Unsolicited Advice.
Why is it ok to comment on someone's weight if she's thin, but definitely not if she's fat?
People: I'm stressed. Stress produces adrenaline, a main component of which is cortisol. Cortisol causes the metabolism to run rampant... as it also engages the "fight or flight" response in living organisms.
But enough about that. No one's really interested in science. Point is, for the love of god, I wish I had a new pair of shoes for every time someone commented on my body weight. I've grown pretty accustomed to this in general... but this morning the following irksome incident occurred:
Intro. early morning.
Wide camera angle, pans beach in Santa Monica.
Image: a few solo joggers, dog walkers, seagulls, and protagonist.
ok-- forget it. Let's cut the crap. This isn't a screenplay-- this is just an occupational hazard of living and working in L.A. sooner or later, you begin to see everything visually- even when it's irrelevant.
So basically- it's 6:45 am. I'm breathing in the ocean smell, feeling more and more relaxed by the second, and happy to start the day there by the sea. I start to stretch, so my aching geriatric muscles don't fray, and am also happy to feel myself moving deeper into the stretch. Immediately, this brief happiness is cut short by a woman passing me on a bike, who starts laughing loudly and harshly as she passes.
...I am not so paranoid that I assume this has anything to do with me, so I don't give it much thought. Until she hollers, "Don't work off what little fat you have!" I look over, and she says still laughing, "you're AWWWful skinny!" and cracks herself up, like this is the funniest thing ever.
Well. For some reason, this bothered me. Not just because a) i didn't know her, b) i didn't ask her opinion, or c) because she was putting me down... but chiefly because I was so happy for a nanosecond... and then in a moment, my first social interaction of the day felt unpleasant. I am always conscious of the first words I say to anyone after waking- I like to start my day positively, and I certainly don't wish the first discussion with anyone to be a fight. So I ignored her, and waited for a nicer opportunity to engage... (which came moments later, so thank you to the gentleman with the dog for the nice "hello"- and for not making me feel like a freak of nature.)

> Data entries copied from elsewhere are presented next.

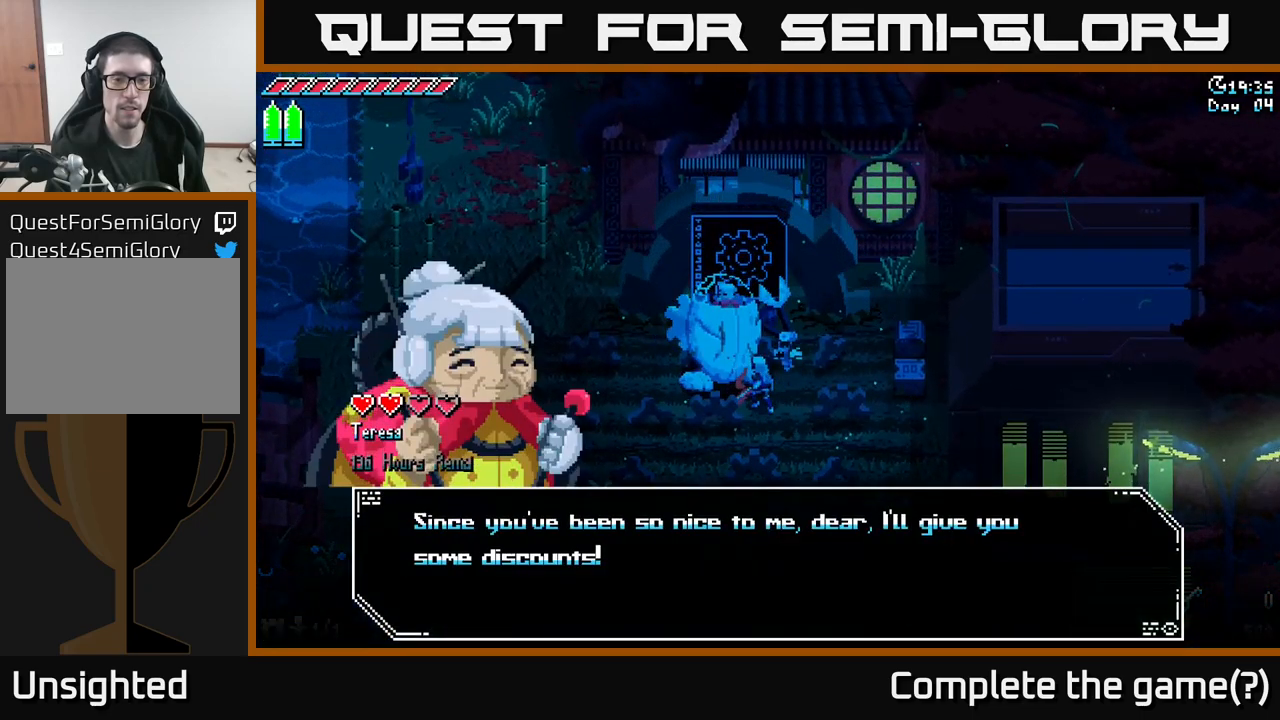
{"buttons": [], "left_stick": "center", "right_stick": "center", "events": [[67, "A", "up"]]}
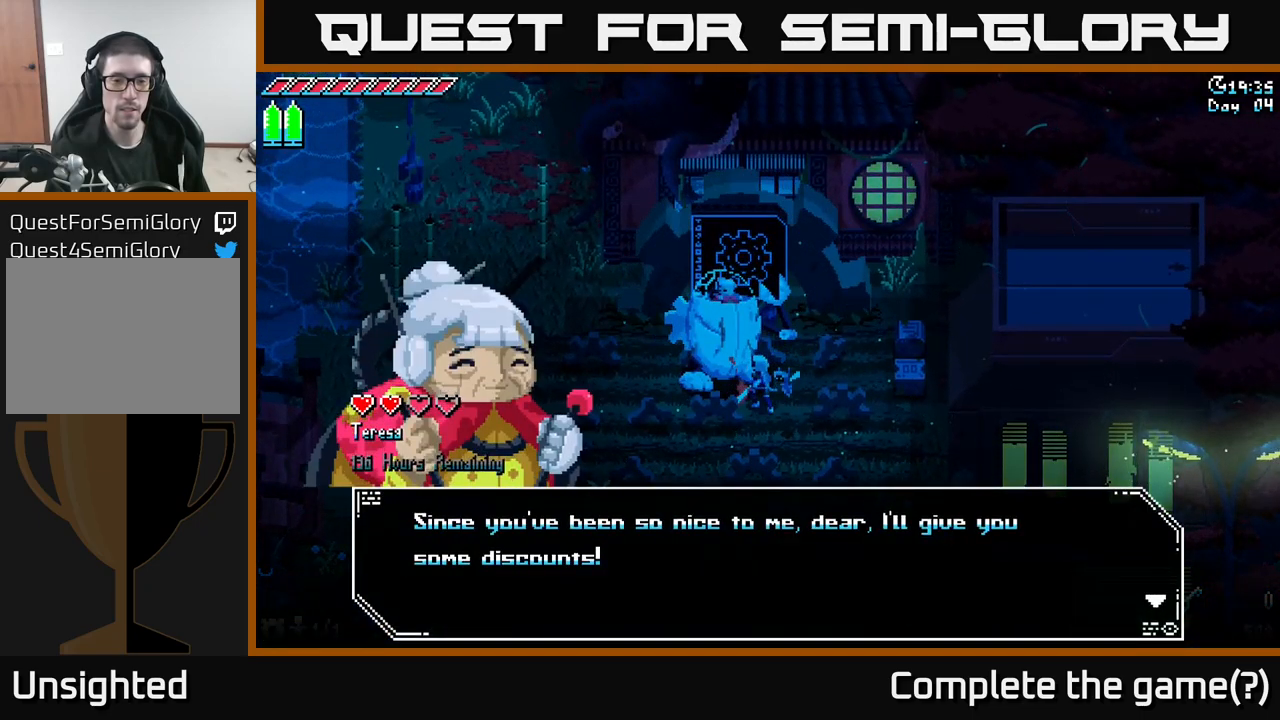
{"buttons": [], "left_stick": "center", "right_stick": "center", "events": [[217, "A", "down"], [333, "A", "up"]]}
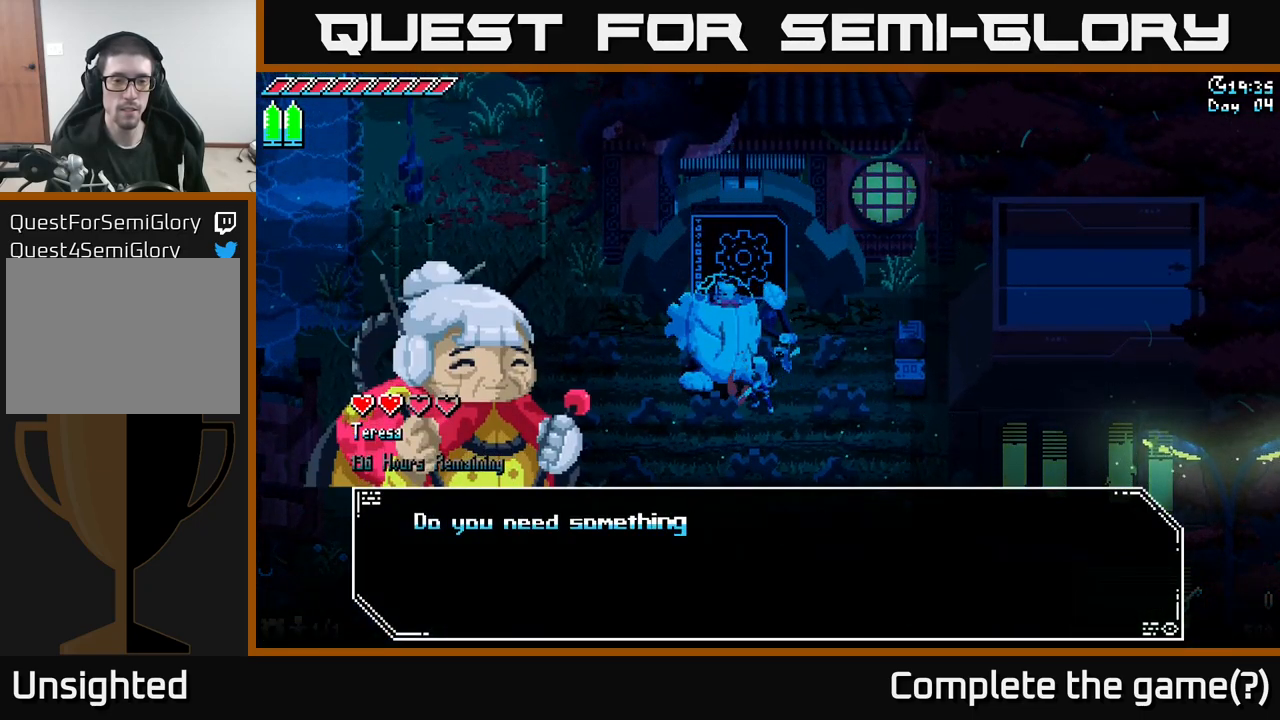
{"buttons": ["A"], "left_stick": "center", "right_stick": "center", "events": [[100, "A", "down"], [217, "A", "up"], [450, "A", "down"]]}
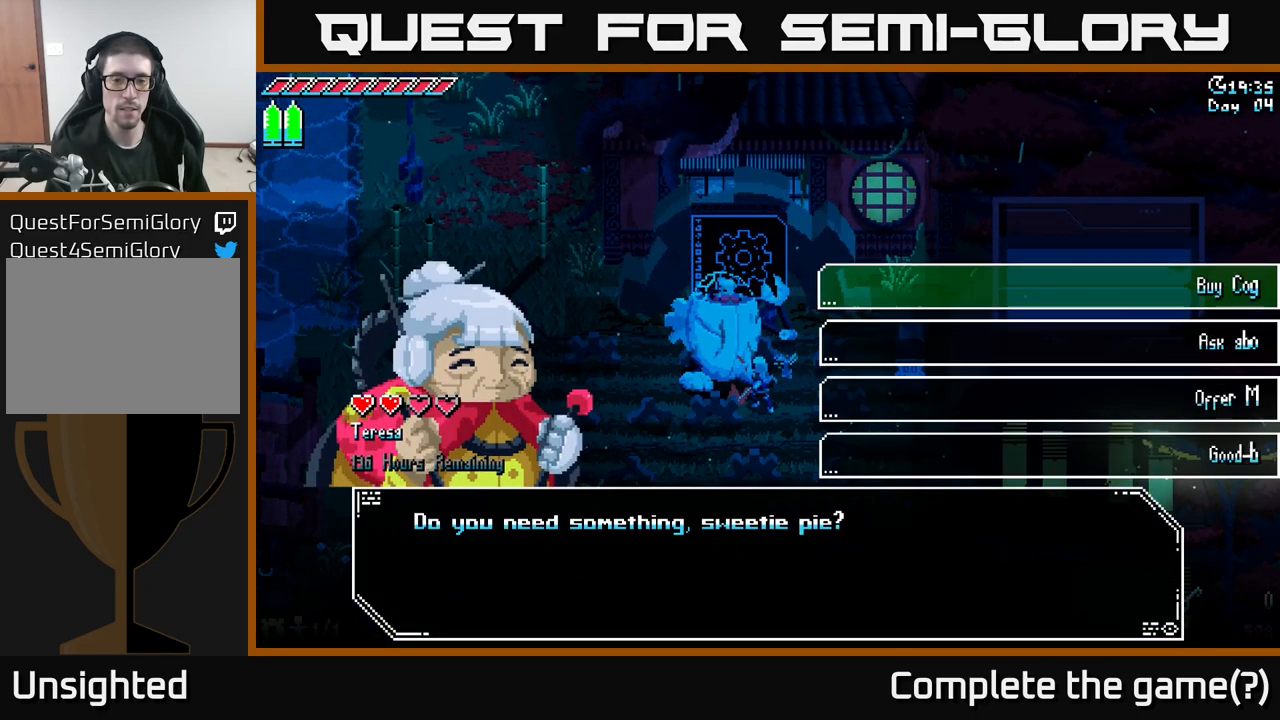
{"buttons": [], "left_stick": "center", "right_stick": "center", "events": [[67, "A", "up"]]}
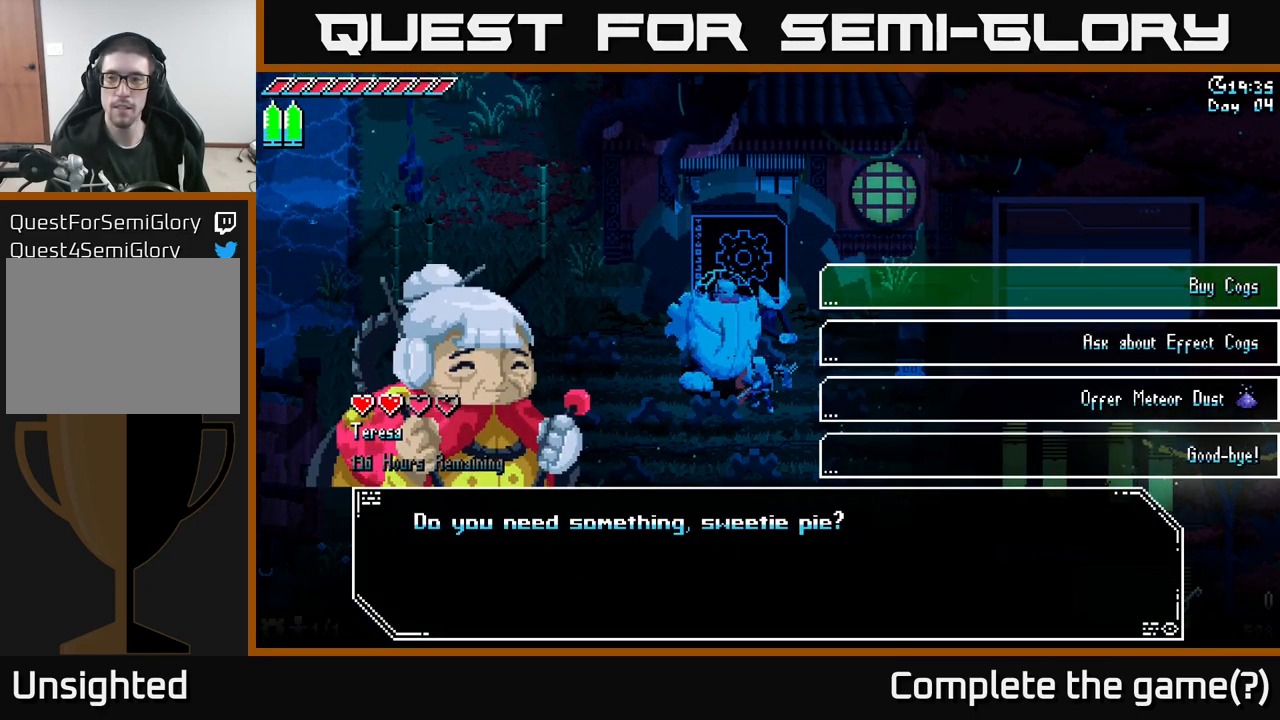
{"buttons": [], "left_stick": "center", "right_stick": "center", "events": [[300, "A", "down"], [433, "A", "up"]]}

It's hard enough to be in your body sometimes, without people making you overly conscious of it. I do not like being jolted out of my own time and space to deal with someone else's issues. Not to mention, it would not have been remotely acceptable socially for me to have said, "hey, toots? don't bike on a flat surface anymore, ok? You've got some love handles there that could do better with a steep, uphill ride." i mean, honestly.
Sometimes I think the next time someone says something like this to me I will tell the offending party I have a dread disease, but thanks for the concern... but I don't even want to jinx myself by putting that out there. Any other creative ideas?